→ WHAT TO PRODUCE
Only the lines from the beginning of the data below through the line containing "3377 cal / serving" belong in the response, each copied exactly.
⟨
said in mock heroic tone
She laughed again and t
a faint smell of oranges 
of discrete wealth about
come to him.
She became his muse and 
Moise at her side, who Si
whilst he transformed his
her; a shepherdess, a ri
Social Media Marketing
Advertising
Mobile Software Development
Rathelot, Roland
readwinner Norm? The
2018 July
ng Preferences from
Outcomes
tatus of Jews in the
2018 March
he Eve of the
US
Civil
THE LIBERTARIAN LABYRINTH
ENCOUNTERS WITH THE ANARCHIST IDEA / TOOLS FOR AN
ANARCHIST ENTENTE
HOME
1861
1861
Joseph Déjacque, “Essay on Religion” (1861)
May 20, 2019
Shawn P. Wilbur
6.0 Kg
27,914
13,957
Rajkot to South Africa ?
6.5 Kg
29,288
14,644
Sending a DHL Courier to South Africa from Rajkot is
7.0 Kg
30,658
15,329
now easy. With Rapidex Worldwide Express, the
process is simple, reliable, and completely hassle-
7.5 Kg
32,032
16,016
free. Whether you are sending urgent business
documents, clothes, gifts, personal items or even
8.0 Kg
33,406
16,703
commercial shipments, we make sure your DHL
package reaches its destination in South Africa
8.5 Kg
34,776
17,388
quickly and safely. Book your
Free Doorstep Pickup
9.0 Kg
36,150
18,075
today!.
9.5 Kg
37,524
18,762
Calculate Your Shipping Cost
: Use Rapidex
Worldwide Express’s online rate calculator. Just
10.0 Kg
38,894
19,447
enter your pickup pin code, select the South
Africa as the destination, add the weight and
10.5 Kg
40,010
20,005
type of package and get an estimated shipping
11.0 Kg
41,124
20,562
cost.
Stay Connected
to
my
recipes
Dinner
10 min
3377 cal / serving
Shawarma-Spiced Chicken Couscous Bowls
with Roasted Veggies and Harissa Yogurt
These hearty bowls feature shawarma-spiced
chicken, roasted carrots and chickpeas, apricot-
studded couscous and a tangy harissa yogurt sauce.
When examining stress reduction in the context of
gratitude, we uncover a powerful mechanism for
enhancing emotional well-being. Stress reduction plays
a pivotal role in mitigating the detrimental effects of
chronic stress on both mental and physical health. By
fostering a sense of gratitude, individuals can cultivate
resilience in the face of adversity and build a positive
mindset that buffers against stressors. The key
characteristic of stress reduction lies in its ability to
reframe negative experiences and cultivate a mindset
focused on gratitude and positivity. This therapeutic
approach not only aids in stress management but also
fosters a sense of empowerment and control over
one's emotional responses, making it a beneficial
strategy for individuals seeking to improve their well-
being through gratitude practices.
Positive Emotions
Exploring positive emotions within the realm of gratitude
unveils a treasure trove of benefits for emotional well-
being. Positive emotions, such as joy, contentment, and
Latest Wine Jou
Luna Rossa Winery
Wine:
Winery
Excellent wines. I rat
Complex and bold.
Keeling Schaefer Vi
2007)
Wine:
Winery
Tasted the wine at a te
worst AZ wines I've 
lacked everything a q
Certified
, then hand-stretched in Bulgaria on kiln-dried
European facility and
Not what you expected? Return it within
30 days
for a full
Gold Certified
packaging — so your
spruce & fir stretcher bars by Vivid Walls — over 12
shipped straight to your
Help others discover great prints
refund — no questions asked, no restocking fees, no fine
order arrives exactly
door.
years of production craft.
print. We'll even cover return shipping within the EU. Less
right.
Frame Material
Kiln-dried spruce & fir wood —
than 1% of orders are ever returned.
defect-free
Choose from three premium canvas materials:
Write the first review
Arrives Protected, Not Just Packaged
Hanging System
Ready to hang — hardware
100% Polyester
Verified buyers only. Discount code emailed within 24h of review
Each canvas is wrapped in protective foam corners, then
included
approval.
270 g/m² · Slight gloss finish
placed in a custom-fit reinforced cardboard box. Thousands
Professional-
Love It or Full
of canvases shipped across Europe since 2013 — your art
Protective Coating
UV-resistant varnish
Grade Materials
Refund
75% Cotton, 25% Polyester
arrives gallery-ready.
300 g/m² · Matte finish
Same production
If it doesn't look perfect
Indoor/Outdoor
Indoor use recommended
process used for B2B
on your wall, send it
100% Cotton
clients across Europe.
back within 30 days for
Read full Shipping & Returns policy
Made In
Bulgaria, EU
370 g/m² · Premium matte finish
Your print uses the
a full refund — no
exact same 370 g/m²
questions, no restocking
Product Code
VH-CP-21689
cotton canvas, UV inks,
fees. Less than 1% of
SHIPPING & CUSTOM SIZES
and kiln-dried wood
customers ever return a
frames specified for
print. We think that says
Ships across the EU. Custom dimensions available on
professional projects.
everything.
⟩
→ EXERCISE ANSWER
said in mock heroic tone
She laughed again and t
a faint smell of oranges 
of discrete wealth about
come to him.
She became his muse and 
Moise at her side, who Si
whilst he transformed his
her; a shepherdess, a ri
Social Media Marketing
Advertising
Mobile Software Development
Rathelot, Roland
readwinner Norm? The
2018 July
ng Preferences from
Outcomes
tatus of Jews in the
2018 March
he Eve of the
US
Civil
THE LIBERTARIAN LABYRINTH
ENCOUNTERS WITH THE ANARCHIST IDEA / TOOLS FOR AN
ANARCHIST ENTENTE
HOME
1861
1861
Joseph Déjacque, “Essay on Religion” (1861)
May 20, 2019
Shawn P. Wilbur
6.0 Kg
27,914
13,957
Rajkot to South Africa ?
6.5 Kg
29,288
14,644
Sending a DHL Courier to South Africa from Rajkot is
7.0 Kg
30,658
15,329
now easy. With Rapidex Worldwide Express, the
process is simple, reliable, and completely hassle-
7.5 Kg
32,032
16,016
free. Whether you are sending urgent business
documents, clothes, gifts, personal items or even
8.0 Kg
33,406
16,703
commercial shipments, we make sure your DHL
package reaches its destination in South Africa
8.5 Kg
34,776
17,388
quickly and safely. Book your
Free Doorstep Pickup
9.0 Kg
36,150
18,075
today!.
9.5 Kg
37,524
18,762
Calculate Your Shipping Cost
: Use Rapidex
Worldwide Express’s online rate calculator. Just
10.0 Kg
38,894
19,447
enter your pickup pin code, select the South
Africa as the destination, add the weight and
10.5 Kg
40,010
20,005
type of package and get an estimated shipping
11.0 Kg
41,124
20,562
cost.
Stay Connected
to
my
recipes
Dinner
10 min
3377 cal / serving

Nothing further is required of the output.